【追憶の旅エッセイ#19】南半球最大の歓楽街で過ごした閉鎖的かつ豊かな日々・1
「ご飯とパンが食べ放題で、辛ラーメンとキムチが安いよ!」
旅の最後の方、とにかく安い宿を探していた私に知人が言い、私にはその一言で十分だった。
南半球最大の歓楽街と呼ばれる、キングスクロスの中心にあるという安宿。良いワーホリ生は足を踏み入れないでね、というような場所だった。
でもこの国で一年間をサバイブした私は、なんとなくもうどこでも大丈夫な気がしていたし、教えてくれた人が私以上にまともそうだったので、迷いはなかった。
今でも決しておすすめはできないその宿の名前と、だいたいの場所を頼りに(Google mapとか便利なもの、ないからね)その街のメインストリート、ダーリングハースト通りを目指した。
そうして私は今よりもうんと治安が悪い頃の、キングスクロスに足を踏み入れたのだ。
街の中心を横切るダーリングハースト通りには、アダルトショップとストリップクラブ、バー、そしてその合間の腹ごしらえで入るような軽食を出すレストランやカフェなどが軒を連ねていた。

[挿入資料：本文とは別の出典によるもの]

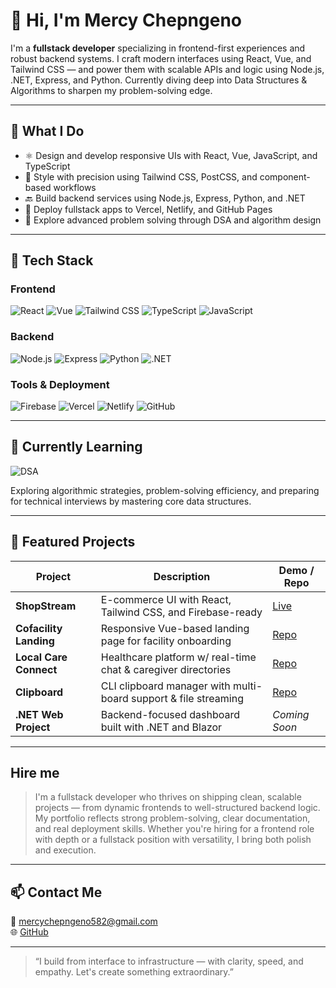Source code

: # 👋 Hi, I'm Mercy Chepngeno

I'm a **fullstack developer** specializing in frontend-first experiences and robust backend systems. I craft modern interfaces using React, Vue, and Tailwind CSS — and power them with scalable APIs and logic using Node.js, .NET, Express, and Python. Currently diving deep into Data Structures & Algorithms to sharpen my problem-solving edge.

---

## 🧠 What I Do

- ⚛️ Design and develop responsive UIs with React, Vue, JavaScript, and TypeScript
- 🎨 Style with precision using Tailwind CSS, PostCSS, and component-based workflows
- 🔙 Build backend services using Node.js, Express, Python, and .NET
- 🚀 Deploy fullstack apps to Vercel, Netlify, and GitHub Pages
- 🧠 Explore advanced problem solving through DSA and algorithm design

---

## 🔧 Tech Stack

### Frontend  
![React](https://img.shields.io/badge/React-20232A?style=for-the-badge&logo=react&logoColor=61DAFB)
![Vue](https://img.shields.io/badge/Vue.js-35495E?style=for-the-badge&logo=vue.js&logoColor=4FC08D)
![Tailwind CSS](https://img.shields.io/badge/Tailwind_CSS-38B2AC?style=for-the-badge&logo=tailwind-css&logoColor=white)
![TypeScript](https://img.shields.io/badge/TypeScript-007ACC?style=for-the-badge&logo=typescript&logoColor=white)
![JavaScript](https://img.shields.io/badge/JavaScript-F7DF1E?style=for-the-badge&logo=javascript&logoColor=black)

### Backend  
![Node.js](https://img.shields.io/badge/Node.js-339933?style=for-the-badge&logo=nodedotjs&logoColor=white)
![Express](https://img.shields.io/badge/Express.js-000000?style=for-the-badge&logo=express&logoColor=white)
![Python](https://img.shields.io/badge/Python-3776AB?style=for-the-badge&logo=python&logoColor=white)
![.NET](https://img.shields.io/badge/.NET-512BD4?style=for-the-badge&logo=dotnet&logoColor=white)

### Tools & Deployment  
![Firebase](https://img.shields.io/badge/Firebase-FFCA28?style=for-the-badge&logo=firebase&logoColor=black)
![Vercel](https://img.shields.io/badge/Vercel-000000?style=for-the-badge&logo=vercel&logoColor=white)
![Netlify](https://img.shields.io/badge/Netlify-00C7B7?style=for-the-badge&logo=netlify&logoColor=white)
![GitHub](https://img.shields.io/badge/GitHub-181717?style=for-the-badge&logo=github&logoColor=white)

---

## 🎯 Currently Learning  
![DSA](https://img.shields.io/badge/Learning-DSA-yellow?style=for-the-badge&logo=leetcode&logoColor=white)

Exploring algorithmic strategies, problem-solving efficiency, and preparing for technical interviews by mastering core data structures.

---

## 🚀 Featured Projects

| Project               | Description                                                     | Demo / Repo |
|------------------------|-----------------------------------------------------------------|--------------|
| **ShopStream**         | E-commerce UI with React, Tailwind CSS, and Firebase-ready      | [Live](https://shopstream-arn7.vercel.app) |
| **Cofacility Landing** | Responsive Vue-based landing page for facility onboarding       | [Repo](https://github.com/chep-collab/cofacility-landing) |
| **Local Care Connect** | Healthcare platform w/ real-time chat & caregiver directories   | [Repo](https://github.com/chep-collab/local-care-connect) |
| **Clipboard**          | CLI clipboard manager with multi-board support & file streaming | [Repo](https://github.com/Slackadays/Clipboard) |
| **.NET Web Project**   | Backend-focused dashboard built with .NET and Blazor            | *Coming Soon* |

---

##  Hire me

> I'm a fullstack developer who thrives on shipping clean, scalable projects — from dynamic frontends to well-structured backend logic. My portfolio reflects strong problem-solving, clear documentation, and real deployment skills. Whether you're hiring for a frontend role with depth or a fullstack position with versatility, I bring both polish and execution.

---

## 📫 Contact Me

📧 mercychepngeno582@gmail.com  
🌐 [GitHub](https://github.com/chep-collab)

---

> “I build from interface to infrastructure — with clarity, speed, and empathy. Let's create something extraordinary.”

マクドナルドやバーガーキングなど見知ったお店を見つけたときには多少安堵したけれど、中に入るとこの界隈特有の空気を纏ったお客ばかりがたむろしていて居心地は良くない。
通りには夜になるほどにバウンサーと呼ばれるナイトスポットの警備員や客引き、売春婦などが立ち並び、行き交う人々に声をかけている。
その同じ通りに面して、階段へ通じる小さな入り口があり、遠慮気味の小さな看板には英語と韓国語でその宿の名前が書かれていた。
そう、この宿こそが私のオーストラリア旅を締め括る、最後の舞台なのだった。
荷物を抱えて階段を上ると、突き当りにレセプションがあり可愛い韓国人の女の子が迎えてくれた。
相当な年季を感じる建物はいたるところが痛んでいて、お世辞にも清潔とは言えない。こんな街にあるそんな宿にいるはずもない清潔感溢れる可愛さに、私のこの街への警戒心ごとぶっ飛んでしまった。
「ようこそD宿へ!!」。
一通り宿の説明を聞いた後、部屋まで案内してくれた。彼女もここでフリアコをしている韓国から来たワーホリ生なのだという。
通された部屋は8人部屋、男女ミックスのドミトリーだった。6人部屋を希望したけれど今はほぼ満室だということらしい。
部屋は、絶望的に汚かった。
シドニーのような都市部の宿は、ワーホリ生などが家代わりに滞在している場合が多い。だから仕事ももちろんそこから通うし、勉強をしている学生もいる。
各自与えられた唯一絶対的スペースのベッドの上に、洗濯ものや食べ物などが無造作に寄せ集められている。ルームメイトそれぞれの生活が丸見えなのだ。
しかもオーストラリアには、ぎょっとするほど巨大サイズのゴキブリがうようよいる。
だから食べ物が置かれている、という状況はご法度だ。その辺は皆、学んでか配慮して、購入したスーパーの袋に入れて口を閉じることを怠らない。
そして私が最初に滞在したその部屋は、メインストリートに面してガラス窓があった。防音機能、どころか夏の暑さに窓を開け放して寝るので、自動的に夜中ずっと通りの音がBGM代わりになる。
最初の数日は、睡眠は浅く短かった。音はもちろんだけれど、歓楽街の視覚的な賑やかさというのは、目を閉じていても主張してくる。瞼の裏がチカチカして寝つけないのだ…。
ただ色々ありつつも、確かにご飯は常に炊飯器に炊かれていたし(自分が最後の場合は、炊いておくのがルール)、例によってペラペラに薄いトーストは何斤もテーブルに置かれていてありがたかった。
もちろん韓国系の宿だから、辛ラーメンとキムチは格安で売られてもいた。
結果的にこのおんぼろ安宿が、私のオーストラリアでの一年を素晴らしく締め括ってくれることに。とても一話では書き切れないので、これから数回に分けて書き綴りたいと思う。
だってこんな街にある、こんな宿が!というね。笑。
人は慣れる生き物だし、私はここでたくさんの愉しみを見つけていくことができたのが、何というかやはり若さとそして初体験の強さ、だろうなと思う。